- [Compito A]: Restituisci, per favore, il passo del brano su Jameson che parte da "La frase di" e prosegue fino a "delle narrazioni letterarie.", copiandolo senza alcuna modifica.
- [Compito B]: Prosegui il brano su Jameson a partire dall'ultima frase riportata.

- [Sezione di testo]:
>>
La frase di Jameson più citata e più celebre resta: «È più difficile immaginare la fine del capitalismo che la fine del mondo». Anni dopo proverà a spiegare che non intendeva negare la possibilità di una rivolta contro il sistema capitalistico, perché ciò, tra l’alto, avrebbe sabotato la sua energia critica. Ma la frase resta emblematica del suo modo di intendere le ideologie e in particolare l’età del postmoderno: qualcosa in cui siamo totalmente immersi e che ci rende impossibile guardare oltre. Il suo incipit più fulminante invece è «Storicizzare sempre!», con cui si apre l’altro suo capolavoro, L’inconscio politico (del 1981), concentrato sui risvolti simbolici delle narrazioni letterarie.

Per affrontare Jameson bisogna essere pronti a lasciarsi travolgere dalla potenza dell’immaginario collettivo, passare da Hegel a Raymond Chandler, perdersi in una giostra planetaria di riferimenti a nuovi linguaggi, a paesaggi urbani trasformati dal denaro, aggirarsi tra metropoli di carta e insegne di Las Vegas. Tutto il discorso del postmoderno nasce infatti dall’architettura, da edifici improvvisamente piacevoli, colorati, divertenti, “architettura ludica”, incompatibili con il modernismo novecentesco. Da lì, procedendo in ogni direzione, legge tutto come segnale della fine della modernità. Il suo argomentare è complesso ma non oscuro (non è ostico come sfogliare Jacques Derrida o Jacques Lacan), per essere un marxista non è chiuso in una coltre ideologica, né in un linguaggio oracolare (ha dialogato con i teorici della Scuola di Francoforte ma è andato per la sua strada). Si percepisce chiaramente in ogni pagina una curiosità senza freni, il richiamo irresistibile di un mondo in cui sono saltati parametri, confini, valori e verità e che tuttavia è un mondo sempre più sfavillante e magnetico. Da giovane Jameson studia in Europa, digerisce vari mostri sacri, Auerbach, Adorno, Sartre, ma la sua terra è l’America e i viaggi internazionali per tenere conferenze. Per lo sguardo, gli interessi e le intuizioni la sua mente ricorda quelle eclettiche di Walter Benjamin e di Roland Barthes, menti capaci di destreggiarsi tra espressioni artistiche diverse e di individuare analogie tra testi letterari e urbanistica, tra filosofia e merci, tra cucine esotiche e industria culturale.
<<
Voci archiviate da una raccolta:
>>
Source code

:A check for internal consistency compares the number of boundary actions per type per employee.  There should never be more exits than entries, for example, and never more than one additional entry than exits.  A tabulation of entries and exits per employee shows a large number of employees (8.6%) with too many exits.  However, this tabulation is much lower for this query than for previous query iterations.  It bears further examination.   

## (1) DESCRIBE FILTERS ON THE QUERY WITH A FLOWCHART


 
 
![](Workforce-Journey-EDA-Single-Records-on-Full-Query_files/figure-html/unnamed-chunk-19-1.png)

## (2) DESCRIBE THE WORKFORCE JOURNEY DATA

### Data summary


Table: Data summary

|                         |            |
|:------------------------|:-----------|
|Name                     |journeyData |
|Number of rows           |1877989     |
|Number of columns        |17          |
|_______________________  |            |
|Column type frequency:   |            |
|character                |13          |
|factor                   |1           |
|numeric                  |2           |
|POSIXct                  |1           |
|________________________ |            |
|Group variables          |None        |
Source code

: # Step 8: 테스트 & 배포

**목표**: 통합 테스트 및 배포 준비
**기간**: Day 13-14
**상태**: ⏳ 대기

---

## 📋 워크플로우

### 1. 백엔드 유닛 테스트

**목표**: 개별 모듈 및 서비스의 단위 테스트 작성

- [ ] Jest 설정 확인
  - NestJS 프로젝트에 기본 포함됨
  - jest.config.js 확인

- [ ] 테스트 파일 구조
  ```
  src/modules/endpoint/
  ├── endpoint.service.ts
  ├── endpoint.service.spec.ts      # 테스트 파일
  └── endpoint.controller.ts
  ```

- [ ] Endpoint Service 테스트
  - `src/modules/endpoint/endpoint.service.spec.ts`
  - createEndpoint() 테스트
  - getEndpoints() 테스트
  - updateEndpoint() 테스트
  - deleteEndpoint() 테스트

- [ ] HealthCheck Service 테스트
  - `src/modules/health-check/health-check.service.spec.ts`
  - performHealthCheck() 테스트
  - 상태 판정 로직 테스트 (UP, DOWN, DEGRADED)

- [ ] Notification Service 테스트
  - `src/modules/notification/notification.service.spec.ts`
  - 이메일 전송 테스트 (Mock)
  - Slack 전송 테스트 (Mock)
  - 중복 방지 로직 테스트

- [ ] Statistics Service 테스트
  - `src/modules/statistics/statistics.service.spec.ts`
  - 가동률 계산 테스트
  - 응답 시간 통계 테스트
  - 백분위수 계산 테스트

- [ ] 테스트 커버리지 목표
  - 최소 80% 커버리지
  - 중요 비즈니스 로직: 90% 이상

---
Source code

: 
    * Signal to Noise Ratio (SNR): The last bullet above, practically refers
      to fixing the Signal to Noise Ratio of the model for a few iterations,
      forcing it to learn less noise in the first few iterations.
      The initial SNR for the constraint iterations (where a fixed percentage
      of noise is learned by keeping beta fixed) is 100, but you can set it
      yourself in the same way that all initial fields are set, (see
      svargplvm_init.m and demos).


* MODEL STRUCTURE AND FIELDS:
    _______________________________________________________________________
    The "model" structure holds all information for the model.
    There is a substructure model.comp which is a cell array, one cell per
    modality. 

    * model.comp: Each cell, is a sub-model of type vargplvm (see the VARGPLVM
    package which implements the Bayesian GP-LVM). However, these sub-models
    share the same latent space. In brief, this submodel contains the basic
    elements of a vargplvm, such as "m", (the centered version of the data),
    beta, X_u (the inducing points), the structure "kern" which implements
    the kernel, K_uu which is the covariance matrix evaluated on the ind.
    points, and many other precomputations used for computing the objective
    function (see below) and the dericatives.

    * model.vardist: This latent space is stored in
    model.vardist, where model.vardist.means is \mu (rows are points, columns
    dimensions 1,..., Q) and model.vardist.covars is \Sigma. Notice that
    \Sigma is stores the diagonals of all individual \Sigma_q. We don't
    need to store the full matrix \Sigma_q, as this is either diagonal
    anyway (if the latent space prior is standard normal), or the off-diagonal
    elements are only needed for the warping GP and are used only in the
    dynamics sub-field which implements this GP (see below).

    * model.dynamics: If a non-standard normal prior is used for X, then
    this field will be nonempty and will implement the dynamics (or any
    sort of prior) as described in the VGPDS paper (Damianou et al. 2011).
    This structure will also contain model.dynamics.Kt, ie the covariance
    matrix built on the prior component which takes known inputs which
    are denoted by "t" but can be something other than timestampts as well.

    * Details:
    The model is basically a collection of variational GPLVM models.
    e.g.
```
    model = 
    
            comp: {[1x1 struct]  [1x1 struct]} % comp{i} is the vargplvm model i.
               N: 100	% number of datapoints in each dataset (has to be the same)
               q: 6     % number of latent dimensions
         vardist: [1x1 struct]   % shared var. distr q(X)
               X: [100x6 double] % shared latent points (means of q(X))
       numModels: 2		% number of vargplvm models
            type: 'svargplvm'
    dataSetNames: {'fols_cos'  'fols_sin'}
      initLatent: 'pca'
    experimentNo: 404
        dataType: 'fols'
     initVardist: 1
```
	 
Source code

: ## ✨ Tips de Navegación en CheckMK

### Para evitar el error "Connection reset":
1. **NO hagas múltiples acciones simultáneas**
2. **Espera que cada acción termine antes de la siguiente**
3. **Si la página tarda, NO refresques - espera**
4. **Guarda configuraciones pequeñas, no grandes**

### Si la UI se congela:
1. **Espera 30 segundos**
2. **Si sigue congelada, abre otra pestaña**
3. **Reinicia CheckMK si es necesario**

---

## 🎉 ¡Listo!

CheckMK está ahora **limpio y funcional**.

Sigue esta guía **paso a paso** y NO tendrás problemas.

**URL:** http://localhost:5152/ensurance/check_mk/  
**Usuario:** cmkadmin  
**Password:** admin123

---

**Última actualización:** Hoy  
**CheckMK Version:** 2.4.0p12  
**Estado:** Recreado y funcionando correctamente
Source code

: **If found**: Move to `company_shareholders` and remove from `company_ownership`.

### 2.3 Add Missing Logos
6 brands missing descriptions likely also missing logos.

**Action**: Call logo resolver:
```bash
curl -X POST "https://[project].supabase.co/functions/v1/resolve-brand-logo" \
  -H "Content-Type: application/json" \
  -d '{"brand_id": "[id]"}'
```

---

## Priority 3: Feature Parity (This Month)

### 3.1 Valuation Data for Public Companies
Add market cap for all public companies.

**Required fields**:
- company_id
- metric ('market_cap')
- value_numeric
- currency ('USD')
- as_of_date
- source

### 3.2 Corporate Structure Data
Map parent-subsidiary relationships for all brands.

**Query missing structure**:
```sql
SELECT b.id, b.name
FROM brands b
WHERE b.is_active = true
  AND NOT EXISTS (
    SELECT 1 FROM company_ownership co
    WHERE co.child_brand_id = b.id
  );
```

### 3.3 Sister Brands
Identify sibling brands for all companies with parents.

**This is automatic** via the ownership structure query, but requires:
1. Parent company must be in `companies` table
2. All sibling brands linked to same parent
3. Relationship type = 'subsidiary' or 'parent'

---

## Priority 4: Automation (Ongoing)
<<
- [Risultato esercizio A]:
La frase di Jameson più citata e più celebre resta: «È più difficile immaginare la fine del capitalismo che la fine del mondo». Anni dopo proverà a spiegare che non intendeva negare la possibilità di una rivolta contro il sistema capitalistico, perché ciò, tra l’alto, avrebbe sabotato la sua energia critica. Ma la frase resta emblematica del suo modo di intendere le ideologie e in particolare l’età del postmoderno: qualcosa in cui siamo totalmente immersi e che ci rende impossibile guardare oltre. Il suo incipit più fulminante invece è «Storicizzare sempre!», con cui si apre l’altro suo capolavoro, L’inconscio politico (del 1981), concentrato sui risvolti simbolici delle narrazioni letterarie.

- [Risultato esercizio B]:
«La globalizzazione è la postmodernità e viceversa», scrive Jameson nel 2007. I suoi tantissimi libri e le sue parole d’ordine, “Marx”, “Brecht”, “inconscio”, “utopia”, “ideologia”, “allegoria”, “realismo”, sono ancora oggi istruzioni per decodificare la realtà, idee non invecchiate affatto, teorie che non conoscono però la parola fine, ma che sono pronte per essere riadattate e utilizzate ancora, all’infinito. Se ci sono elementi che Jameson condivide con il postmoderno riguardano un atteggiamento onnivoro nei confronti del reale, la vena giocosa e la libertà assoluta che lo ha reso uno dei maggiori interpreti del nostro tempo.